Dann wurde weiter geradelt nach Kirchhain. Die Räder der TdN konnten den kleinen Marktplatz am Rathaus gut füllen, es gab eine Kundgebung, auf der Wolli die großen Leistungen der Radverkehrsplanung im Landkreis Marburg-Biedenkopf herausstellte. Hier hat eine tüchtige Landrätin dafür gesorgt, dass alle Radverkehrsprojekte nach einem Kriteriensatz priorisiert werden und nach dieser Rangliste abgearbeitet werden. Müssen hochrangige Projekt zeitlich gestreckt oder gar verändert werden, bleibt der Etat erhalten, um die nächstrangigen Projekte zu finanzieren. In diesem Landkreis ist der Planungsetat für den Radverkehr massiv erhöht worden – zu Lasten der Ausgaben für den Autoverkehr. Auf der Kreisebene sind 4 (in Worten: vier!) Stellen für Radverkehrsplanung eingerichtet worden. Für den Ort Kirchhain ist ein Radverkehrskonzept auf empirischer Basis, d. h. nach der Erfassung von hochfrequentierten bzw. präferierten Wegen erstellt worden, das in die Planung für alle weiteren Straßenbaumaßnahmen eingeht.

Dass eine längere Pause nicht nur zum Eisessen genutzt werden kann, zeigten zwei Touries, die Carcasonne bei sich führen.

Zur Mittagspause konnten die Touries die weitläufigen Parkplatz- und Schattenflächen am Freibad von Stadtallendorf nutzen.
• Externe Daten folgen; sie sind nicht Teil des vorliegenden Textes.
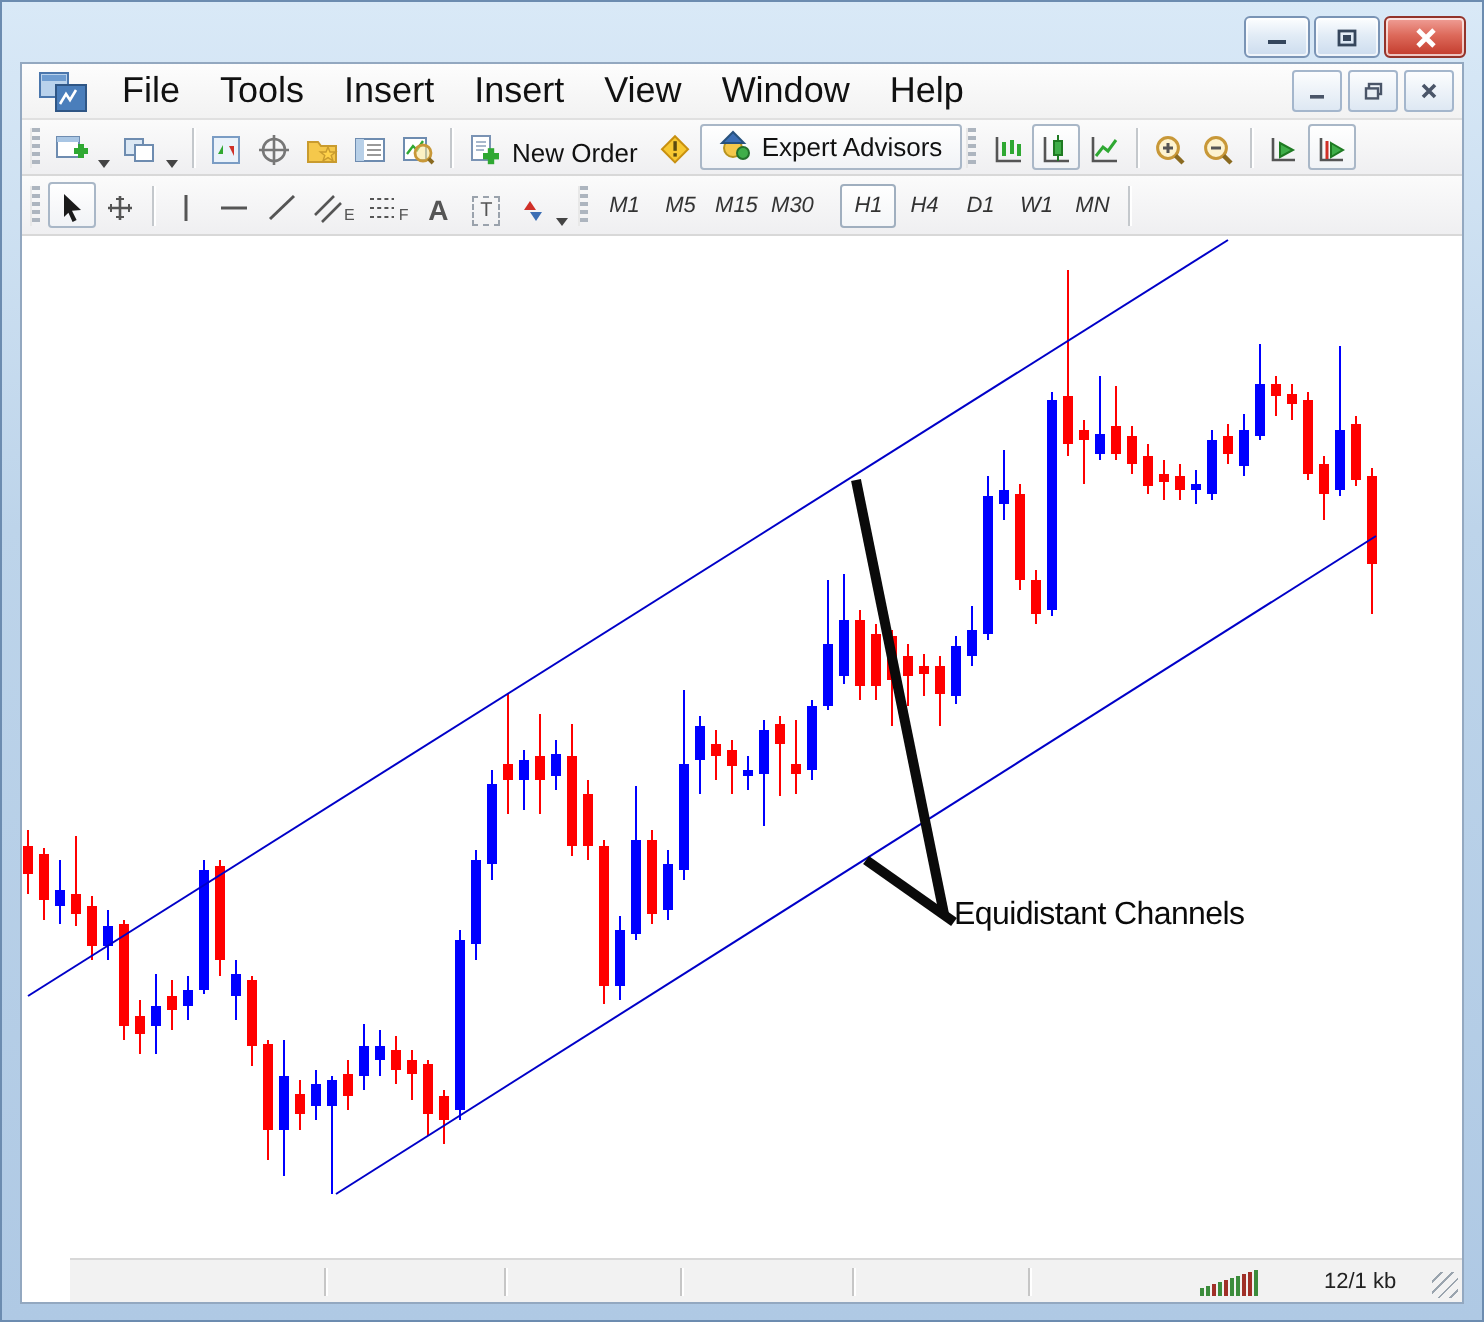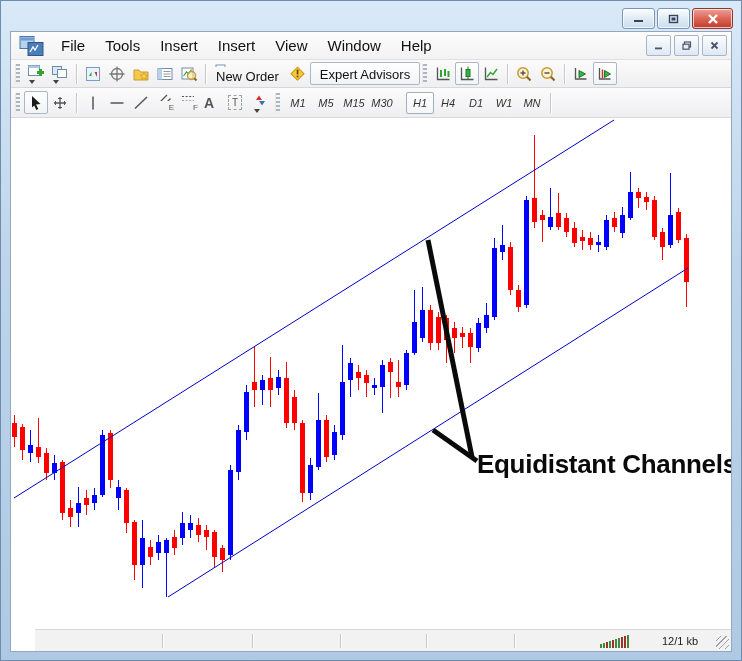"File" .menu-item { font-size: 15px -> 18px }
Astrid gelang es, für den Freibadbesuch Gruppenkarten zu erstehen, was gern – bei der wieder aufkommenden Hitze – in Anspruch genommen wurde.

In einem Waldstück nach Unterquerung der A 49 gab es eine Kundgebung, bei der über den Widerstand gegen diesen Autobahnbau berichtet wurde, der dem „Danni“, dem Dannenröder Forst massive Zerstörungen gebracht hat. Leider war es auch ein Bericht über Niederlagen.

Im kleinen Städtchen Neustadt wurde nochmals eine Pause eingelegt. Am Rande der Altstadt liegt das Schloss Dörnberg, in das der größte Fachwerkrundbau der Welt, der Junker-Hansen-Turm, integriert ist und vor dem schon wieder ein kleines Eiscafé den Touries verlockende Angebote machte.

In Treysa/Schwalmstadt wurde das Etappenziel erreicht, die Diakonieeinrichtung Hephata. Ronja konnte dort sowohl vielräumige Schlafgelegenheiten in den Seminargebäuden als auch den schönen und praktischen Außenbereich für die Zeltschläfer akquirieren. Zudem ließ sich auf den vielfältigen Sitzgelegenheit bequem speisen und den Abend verbringen.